A new addition to Anti-Mimetic for paying subscribers: Every two weeks—twice monthly—I will share a short-form post (like the one below) about what I’m seeing, reading, doing, contemplating, or wanting. It’s called “The Digest.” I write many longer-form things—my goal is that Digests can always be read in three minutes or less.


Things I’m seeing, reading, doing, contemplating, or wanting this week.

👀 I’m Seeing: N.I.A. (“Not Investment Advice”) became a meme during the crypto bubble. It’s also the name of a funny podcast which breaks the mold of serious-sounding podcasts, primarily because of the rapport between the three hosts (one of which is SatPost by Trung Phan). The experimentation of form is the only way that the podcast industry will be able to evolve—because we’re all Contented Out.

📖 I’m Reading: I began a class I’m teaching last week by inputting some questions that I had given to my students into ChatGPT. We analyzed the difference between the answers.
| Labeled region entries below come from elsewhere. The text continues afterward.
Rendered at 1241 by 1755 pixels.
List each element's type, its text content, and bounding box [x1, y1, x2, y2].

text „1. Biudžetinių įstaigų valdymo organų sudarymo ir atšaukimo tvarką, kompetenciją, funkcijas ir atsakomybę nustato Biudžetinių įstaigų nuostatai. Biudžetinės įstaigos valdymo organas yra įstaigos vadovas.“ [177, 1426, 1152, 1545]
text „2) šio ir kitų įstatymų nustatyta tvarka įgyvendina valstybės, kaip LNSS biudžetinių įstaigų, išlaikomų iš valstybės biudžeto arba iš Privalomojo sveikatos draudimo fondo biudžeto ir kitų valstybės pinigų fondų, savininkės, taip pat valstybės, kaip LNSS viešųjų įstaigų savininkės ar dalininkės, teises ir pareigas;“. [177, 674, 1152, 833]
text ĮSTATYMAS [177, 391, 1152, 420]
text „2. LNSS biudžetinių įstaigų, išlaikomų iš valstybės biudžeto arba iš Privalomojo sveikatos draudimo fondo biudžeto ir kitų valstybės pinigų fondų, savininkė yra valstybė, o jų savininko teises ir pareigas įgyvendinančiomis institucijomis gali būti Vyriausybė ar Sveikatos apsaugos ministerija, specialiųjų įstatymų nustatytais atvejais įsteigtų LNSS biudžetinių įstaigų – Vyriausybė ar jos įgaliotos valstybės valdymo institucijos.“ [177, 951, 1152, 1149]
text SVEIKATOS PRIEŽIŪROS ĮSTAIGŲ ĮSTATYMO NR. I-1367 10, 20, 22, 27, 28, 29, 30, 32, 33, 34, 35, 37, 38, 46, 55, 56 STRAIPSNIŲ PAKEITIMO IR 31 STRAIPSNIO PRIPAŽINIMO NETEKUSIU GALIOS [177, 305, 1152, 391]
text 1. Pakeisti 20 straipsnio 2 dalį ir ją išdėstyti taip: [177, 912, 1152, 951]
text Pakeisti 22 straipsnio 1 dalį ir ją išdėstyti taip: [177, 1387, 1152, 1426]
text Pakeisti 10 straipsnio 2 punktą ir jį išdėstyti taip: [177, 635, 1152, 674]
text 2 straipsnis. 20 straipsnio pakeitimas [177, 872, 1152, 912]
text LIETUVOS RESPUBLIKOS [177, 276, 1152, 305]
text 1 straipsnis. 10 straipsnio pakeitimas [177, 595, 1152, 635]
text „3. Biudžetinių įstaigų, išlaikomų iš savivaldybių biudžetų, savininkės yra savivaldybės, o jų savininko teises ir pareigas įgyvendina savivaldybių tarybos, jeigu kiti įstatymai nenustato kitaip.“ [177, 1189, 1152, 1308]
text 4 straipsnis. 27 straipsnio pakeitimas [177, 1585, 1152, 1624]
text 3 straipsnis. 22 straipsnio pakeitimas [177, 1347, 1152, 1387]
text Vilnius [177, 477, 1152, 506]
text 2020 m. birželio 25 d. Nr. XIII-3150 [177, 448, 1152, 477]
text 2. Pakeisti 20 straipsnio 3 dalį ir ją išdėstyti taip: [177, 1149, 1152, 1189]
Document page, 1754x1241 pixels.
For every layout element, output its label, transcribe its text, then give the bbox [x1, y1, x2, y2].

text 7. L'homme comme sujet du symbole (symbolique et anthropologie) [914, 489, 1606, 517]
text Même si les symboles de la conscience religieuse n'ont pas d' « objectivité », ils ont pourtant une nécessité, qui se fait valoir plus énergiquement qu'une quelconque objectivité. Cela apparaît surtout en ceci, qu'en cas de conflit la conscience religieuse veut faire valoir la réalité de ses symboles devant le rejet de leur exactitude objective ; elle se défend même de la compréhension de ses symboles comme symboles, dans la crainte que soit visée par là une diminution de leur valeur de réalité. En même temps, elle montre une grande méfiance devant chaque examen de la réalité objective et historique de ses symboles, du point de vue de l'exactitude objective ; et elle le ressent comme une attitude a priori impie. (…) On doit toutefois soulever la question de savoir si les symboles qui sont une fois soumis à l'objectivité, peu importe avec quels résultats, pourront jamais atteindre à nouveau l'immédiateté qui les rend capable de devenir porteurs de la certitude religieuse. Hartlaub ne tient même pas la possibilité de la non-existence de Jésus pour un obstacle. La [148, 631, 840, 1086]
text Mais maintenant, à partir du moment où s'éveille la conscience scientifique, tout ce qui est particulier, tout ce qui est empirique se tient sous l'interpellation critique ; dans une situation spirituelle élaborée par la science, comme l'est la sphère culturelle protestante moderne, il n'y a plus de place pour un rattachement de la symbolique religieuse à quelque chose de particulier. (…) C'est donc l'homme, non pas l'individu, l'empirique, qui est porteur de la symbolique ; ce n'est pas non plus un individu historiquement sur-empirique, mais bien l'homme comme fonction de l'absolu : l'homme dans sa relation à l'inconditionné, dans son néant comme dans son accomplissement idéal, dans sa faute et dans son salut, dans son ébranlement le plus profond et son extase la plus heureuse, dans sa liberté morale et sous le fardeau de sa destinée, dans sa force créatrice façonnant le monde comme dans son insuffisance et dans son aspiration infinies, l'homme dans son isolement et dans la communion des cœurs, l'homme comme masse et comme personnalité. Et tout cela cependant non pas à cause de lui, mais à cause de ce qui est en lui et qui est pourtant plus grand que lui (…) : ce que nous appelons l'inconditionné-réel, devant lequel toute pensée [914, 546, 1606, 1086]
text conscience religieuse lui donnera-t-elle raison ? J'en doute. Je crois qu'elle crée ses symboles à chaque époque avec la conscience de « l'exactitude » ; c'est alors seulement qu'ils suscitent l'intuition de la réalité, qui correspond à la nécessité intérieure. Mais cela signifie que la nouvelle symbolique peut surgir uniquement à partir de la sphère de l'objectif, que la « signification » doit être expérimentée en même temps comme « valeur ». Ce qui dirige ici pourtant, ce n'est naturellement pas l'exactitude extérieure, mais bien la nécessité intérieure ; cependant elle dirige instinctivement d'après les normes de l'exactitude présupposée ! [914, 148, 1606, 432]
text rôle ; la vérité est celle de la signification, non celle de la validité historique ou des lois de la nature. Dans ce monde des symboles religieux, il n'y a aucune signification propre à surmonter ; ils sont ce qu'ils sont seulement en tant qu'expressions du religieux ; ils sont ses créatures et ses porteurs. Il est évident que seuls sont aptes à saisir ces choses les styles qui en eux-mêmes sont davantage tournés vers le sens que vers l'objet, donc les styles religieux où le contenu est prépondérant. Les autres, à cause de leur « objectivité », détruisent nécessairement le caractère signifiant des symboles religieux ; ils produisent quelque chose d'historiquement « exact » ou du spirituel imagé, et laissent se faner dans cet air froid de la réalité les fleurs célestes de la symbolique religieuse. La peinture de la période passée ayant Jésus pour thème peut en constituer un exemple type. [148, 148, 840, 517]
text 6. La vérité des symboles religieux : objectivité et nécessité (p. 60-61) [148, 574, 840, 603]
It raised interesting questions about context and the limitations of A.I. On that note, I recommend the book The Myth of Artificial Intelligence by Erik J. Larson. He presents a contrarian case, supported by sound philosophy, that (for example) most commentators who use trendy A.I.-adjacent words like “sentient” have no idea what they mean.

🤔 I’m Contemplating: I’ve been reading everything that Marshall McLuhan (and his son, Eric) have ever written. The major idea from his work that I can’t stop thinking about is this: we do not truly understand the importance of Formal Cause in the landscape of modern media (formal cause is what McLuhan is really talking about when he says “the medium is the message”). We treat new tech and media as neutral (“it matters how we use it”) when it is not.